### TASK REQUIREMENTS
Of the entries below, return only those lines from the line with "right hip: (131, 608)" to the line with "nose: (13, 427)", exactly, both included.

::::

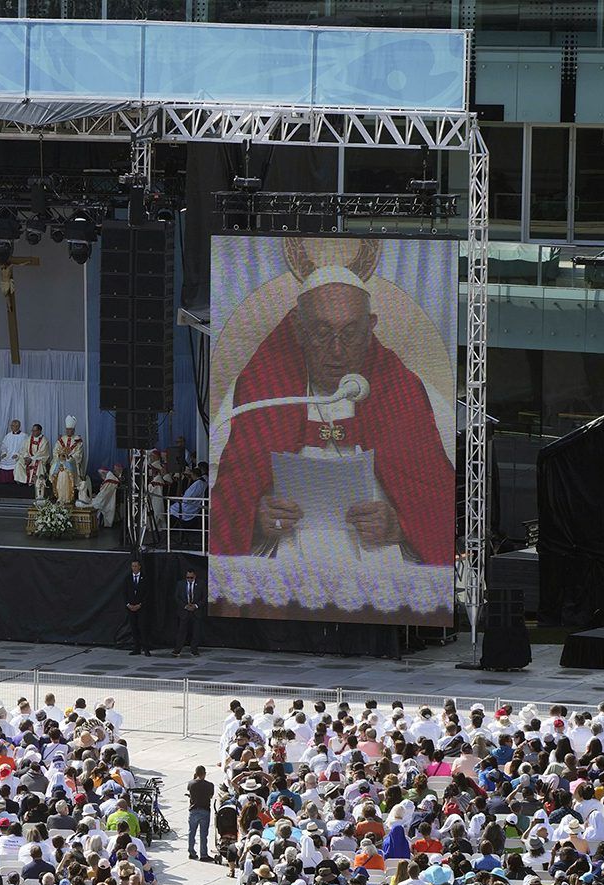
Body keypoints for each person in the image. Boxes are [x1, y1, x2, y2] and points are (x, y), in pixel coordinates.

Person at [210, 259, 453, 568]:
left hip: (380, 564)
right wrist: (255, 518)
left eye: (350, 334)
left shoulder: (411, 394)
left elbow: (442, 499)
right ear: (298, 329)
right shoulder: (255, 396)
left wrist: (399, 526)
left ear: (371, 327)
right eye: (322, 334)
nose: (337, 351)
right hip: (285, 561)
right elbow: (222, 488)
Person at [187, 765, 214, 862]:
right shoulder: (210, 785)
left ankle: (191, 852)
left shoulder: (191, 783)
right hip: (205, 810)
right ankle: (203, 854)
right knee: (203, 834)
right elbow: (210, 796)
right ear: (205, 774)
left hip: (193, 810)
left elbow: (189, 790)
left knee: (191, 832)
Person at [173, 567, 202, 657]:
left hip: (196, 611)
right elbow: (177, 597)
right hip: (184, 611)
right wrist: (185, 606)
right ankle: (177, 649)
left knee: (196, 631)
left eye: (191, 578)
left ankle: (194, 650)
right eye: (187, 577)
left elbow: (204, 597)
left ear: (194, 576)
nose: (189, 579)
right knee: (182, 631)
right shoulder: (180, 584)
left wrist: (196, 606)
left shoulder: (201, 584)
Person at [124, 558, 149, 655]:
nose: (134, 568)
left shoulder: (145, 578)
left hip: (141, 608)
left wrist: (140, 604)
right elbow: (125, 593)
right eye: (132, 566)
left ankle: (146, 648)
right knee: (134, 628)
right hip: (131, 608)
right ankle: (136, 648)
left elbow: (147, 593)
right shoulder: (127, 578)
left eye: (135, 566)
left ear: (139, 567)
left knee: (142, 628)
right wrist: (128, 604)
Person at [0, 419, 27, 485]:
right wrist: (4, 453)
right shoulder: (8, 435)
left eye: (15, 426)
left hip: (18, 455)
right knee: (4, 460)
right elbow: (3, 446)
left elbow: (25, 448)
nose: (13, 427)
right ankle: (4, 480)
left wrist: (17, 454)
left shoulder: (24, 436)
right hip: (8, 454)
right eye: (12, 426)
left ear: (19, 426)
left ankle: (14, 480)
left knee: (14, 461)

::::

### SOLUTION
right hip: (131, 608)
right ankle: (136, 648)
left elbow: (147, 593)
right shoulder: (127, 578)
left eye: (135, 566)
left ear: (139, 567)
left knee: (142, 628)
right wrist: (128, 604)
Person at [0, 419, 27, 485]:
right wrist: (4, 453)
right shoulder: (8, 435)
left eye: (15, 426)
left hip: (18, 455)
right knee: (4, 460)
right elbow: (3, 446)
left elbow: (25, 448)
nose: (13, 427)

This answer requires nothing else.